Output each line of the rows below as a numbered list, skipping any blank lines. Leave the pictures out of your answer.

Bounding box coordinate data:
────────

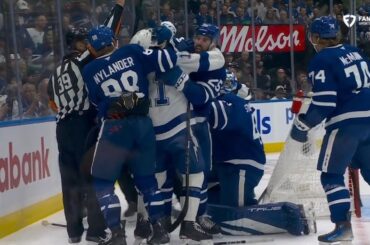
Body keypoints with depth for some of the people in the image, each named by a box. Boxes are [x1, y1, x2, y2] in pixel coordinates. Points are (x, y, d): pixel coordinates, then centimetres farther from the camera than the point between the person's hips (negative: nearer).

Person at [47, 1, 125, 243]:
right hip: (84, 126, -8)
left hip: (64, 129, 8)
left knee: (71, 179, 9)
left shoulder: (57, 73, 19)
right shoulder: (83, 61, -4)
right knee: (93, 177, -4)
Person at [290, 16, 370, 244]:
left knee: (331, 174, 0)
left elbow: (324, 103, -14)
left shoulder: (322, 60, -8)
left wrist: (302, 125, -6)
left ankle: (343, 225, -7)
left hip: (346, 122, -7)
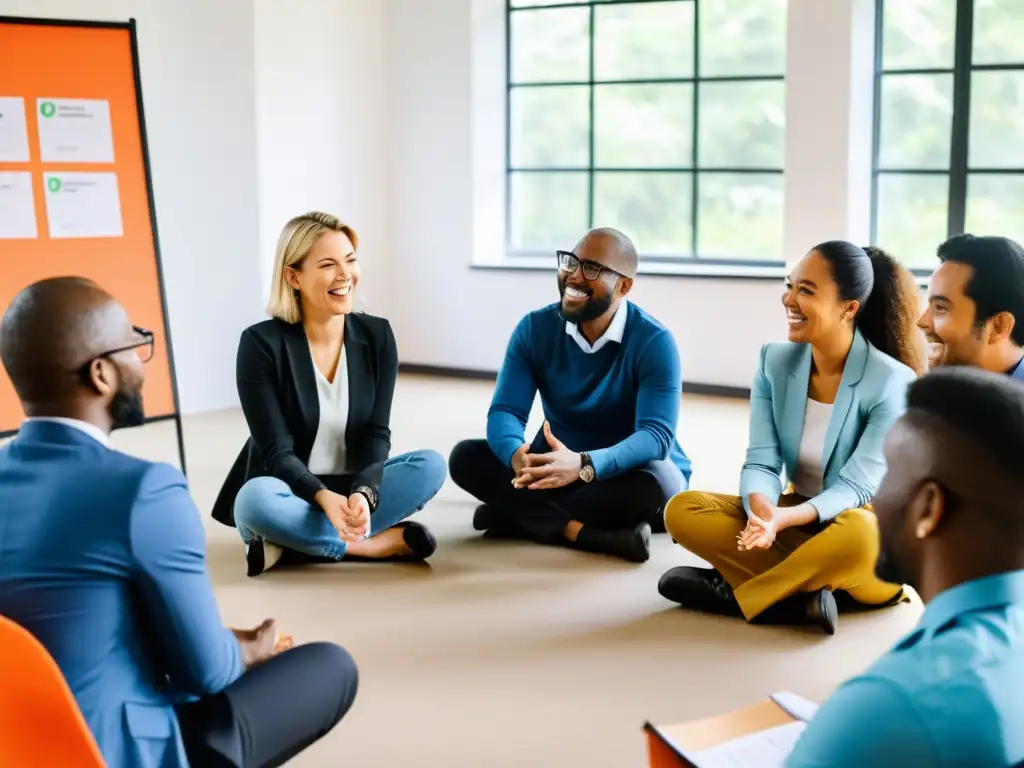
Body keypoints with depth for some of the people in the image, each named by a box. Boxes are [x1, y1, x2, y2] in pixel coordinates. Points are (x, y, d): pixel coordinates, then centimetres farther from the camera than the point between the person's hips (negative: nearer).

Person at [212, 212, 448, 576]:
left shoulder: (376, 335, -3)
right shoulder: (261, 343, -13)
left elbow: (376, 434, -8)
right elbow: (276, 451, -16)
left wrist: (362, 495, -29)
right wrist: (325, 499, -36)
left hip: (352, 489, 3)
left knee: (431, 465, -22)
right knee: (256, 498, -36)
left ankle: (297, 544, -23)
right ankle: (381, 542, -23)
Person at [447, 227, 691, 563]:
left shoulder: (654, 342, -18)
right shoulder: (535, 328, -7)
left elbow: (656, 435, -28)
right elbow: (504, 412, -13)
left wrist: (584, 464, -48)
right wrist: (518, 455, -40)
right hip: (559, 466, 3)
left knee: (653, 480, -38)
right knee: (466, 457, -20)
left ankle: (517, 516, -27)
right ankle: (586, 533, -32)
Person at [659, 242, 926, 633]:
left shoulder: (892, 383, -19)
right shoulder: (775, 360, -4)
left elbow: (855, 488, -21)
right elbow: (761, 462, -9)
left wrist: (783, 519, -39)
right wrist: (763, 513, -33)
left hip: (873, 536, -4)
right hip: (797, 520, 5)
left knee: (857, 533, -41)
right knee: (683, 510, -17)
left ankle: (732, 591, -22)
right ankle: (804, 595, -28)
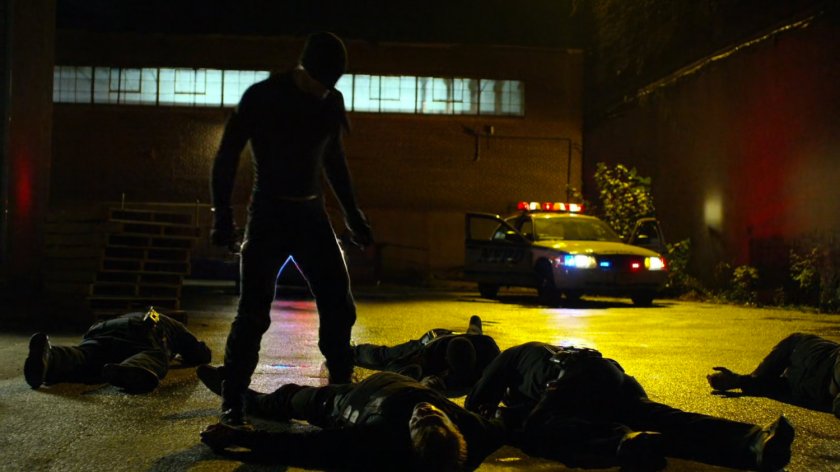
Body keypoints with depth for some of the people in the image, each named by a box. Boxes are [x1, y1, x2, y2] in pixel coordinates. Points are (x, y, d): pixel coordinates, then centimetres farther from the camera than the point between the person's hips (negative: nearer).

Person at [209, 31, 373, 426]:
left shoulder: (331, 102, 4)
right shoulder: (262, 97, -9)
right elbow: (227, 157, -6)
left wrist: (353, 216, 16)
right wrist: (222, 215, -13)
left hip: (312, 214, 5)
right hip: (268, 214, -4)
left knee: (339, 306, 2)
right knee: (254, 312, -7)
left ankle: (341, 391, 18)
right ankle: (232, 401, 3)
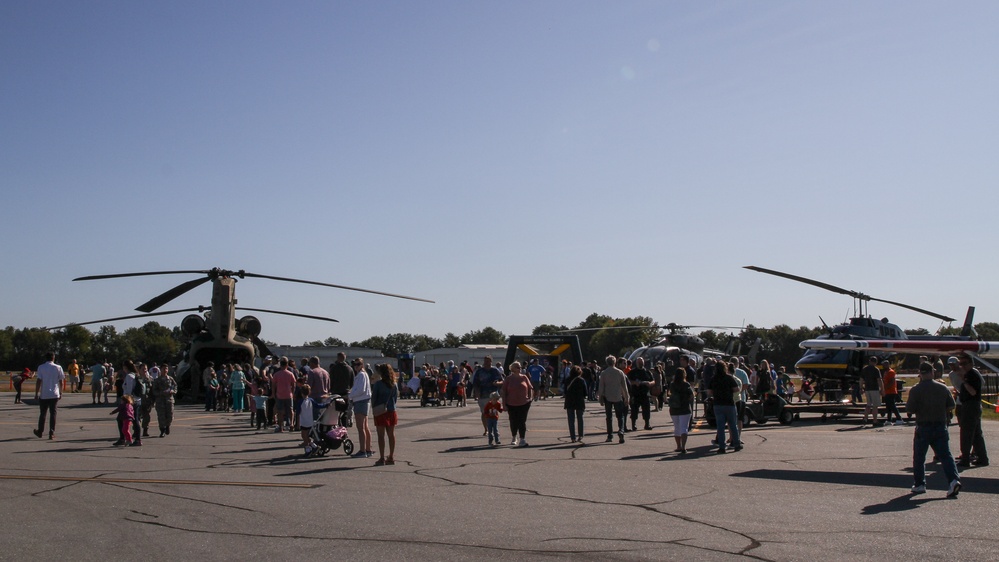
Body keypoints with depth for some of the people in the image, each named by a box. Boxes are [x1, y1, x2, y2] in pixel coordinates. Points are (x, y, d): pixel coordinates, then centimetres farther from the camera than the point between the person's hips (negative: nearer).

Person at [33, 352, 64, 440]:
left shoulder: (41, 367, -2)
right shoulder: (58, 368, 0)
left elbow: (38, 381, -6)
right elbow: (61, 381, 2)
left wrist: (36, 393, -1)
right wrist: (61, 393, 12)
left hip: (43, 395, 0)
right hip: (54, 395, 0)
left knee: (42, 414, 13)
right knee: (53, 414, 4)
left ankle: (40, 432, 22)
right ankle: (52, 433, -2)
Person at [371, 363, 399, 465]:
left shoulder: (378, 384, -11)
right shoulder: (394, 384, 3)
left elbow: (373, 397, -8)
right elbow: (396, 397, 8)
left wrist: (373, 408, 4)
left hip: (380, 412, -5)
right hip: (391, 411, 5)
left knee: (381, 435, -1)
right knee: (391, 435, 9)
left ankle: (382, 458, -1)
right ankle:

────────

## Result
1. Body keypoints with depth for some of the people in the image, each named by a box. Boxes are [x1, y1, x2, y2] in pixel coordinates. Points are (x, y, d): pixel coordinates, then centimetres farther from the camera than the point between the person's hips (negative: nearer).
2. Person at [47, 1, 125, 243]:
3. right hip: (84, 126, -8)
4. left hip: (64, 129, 8)
5. left knee: (71, 179, 9)
6. left shoulder: (57, 73, 19)
7. right shoulder: (83, 61, -4)
8. right knee: (93, 177, -4)
9. Person at [290, 16, 370, 244]:
10. left knee: (331, 174, 0)
11. left elbow: (324, 103, -14)
12. left shoulder: (322, 60, -8)
13. left wrist: (302, 125, -6)
14. left ankle: (343, 225, -7)
15. left hip: (346, 122, -7)
16. Body keypoints with depth for some of the people in the image, each named by a box. Boxes are [x1, y1, x2, y2] in pixel coordinates. Points are (x, y, d): pixel coordinates, then centimetres farther from the camera than the point between the person's hips (negative: nearer).
17. Person at [212, 212, 448, 576]:
18. left shoulder: (376, 335, -3)
19. right shoulder: (261, 343, -13)
20. left elbow: (376, 434, -8)
21. right elbow: (276, 451, -16)
22. left wrist: (362, 495, -29)
23. right wrist: (325, 499, -36)
24. left hip: (352, 489, 3)
25. left knee: (431, 465, -22)
26. right knee: (256, 498, -36)
27. left ankle: (297, 544, -23)
28. right ankle: (381, 542, -23)
29. Person at [447, 227, 691, 563]:
30. left shoulder: (654, 342, -18)
31. right shoulder: (535, 328, -7)
32. left elbow: (656, 435, -28)
33. right elbow: (504, 412, -13)
34. left wrist: (584, 464, -48)
35. right wrist: (518, 455, -40)
36. right hip: (559, 466, 3)
37. left knee: (653, 480, -38)
38. right knee: (466, 457, -20)
39. left ankle: (517, 516, -27)
40. right ankle: (586, 533, -32)
41. Person at [659, 242, 926, 633]:
42. left shoulder: (892, 383, -19)
43. right shoulder: (775, 360, -4)
44. left elbow: (855, 488, -21)
45. right elbow: (761, 462, -9)
46. left wrist: (783, 519, -39)
47. right wrist: (763, 513, -33)
48. left hip: (873, 536, -4)
49. right hip: (797, 520, 5)
50. left knee: (857, 533, -41)
51. right knee: (683, 510, -17)
52. left ankle: (732, 591, -22)
53. right ankle: (804, 595, -28)
54. Body keypoints with depth for some of the people in the image, each named by a box. Boxes are [x1, y1, x2, y2] in pixel coordinates. Points are (x, y, d): pixel coordinates, then centimetres farther from the camera than the point between the person's hips (negative: nearer).
55. Person at [209, 31, 373, 426]:
56. left shoulder: (331, 102, 4)
57. right shoulder: (262, 97, -9)
58. right elbow: (227, 157, -6)
59. left wrist: (353, 216, 16)
60. right wrist: (222, 215, -13)
61. left hip: (312, 214, 5)
62. right hip: (268, 214, -4)
63. left knee: (339, 306, 2)
64. right knee: (254, 312, -7)
65. left ankle: (341, 391, 18)
66. right ankle: (232, 401, 3)
67. Body keypoints with depth for some of the people in the image, each named by a box. Boxes are [x1, y1, x2, y2] in pixel coordinates. Points are (x, y, d): pixel coordinates, then centimetres farther from the camera than the point between the person's hips (negative: nearer).
68. Person at [33, 352, 64, 440]:
69. left shoulder: (41, 367, -2)
70. right shoulder: (58, 368, 0)
71. left elbow: (38, 381, -6)
72. right elbow: (61, 381, 2)
73. left wrist: (36, 393, -1)
74. right wrist: (61, 393, 12)
75. left hip: (43, 395, 0)
76. right hip: (54, 395, 0)
77. left knee: (42, 414, 13)
78. right knee: (53, 414, 4)
79. left ankle: (40, 432, 22)
80. right ankle: (52, 433, -2)
81. Person at [371, 363, 399, 465]:
82. left shoulder: (378, 384, -11)
83. right shoulder: (394, 384, 3)
84. left elbow: (373, 397, -8)
85. right elbow: (396, 397, 8)
86. left wrist: (373, 408, 4)
87. left hip: (380, 412, -5)
88. right hip: (391, 411, 5)
89. left knee: (381, 435, -1)
90. right knee: (391, 435, 9)
91. left ankle: (382, 458, -1)
92. right ankle:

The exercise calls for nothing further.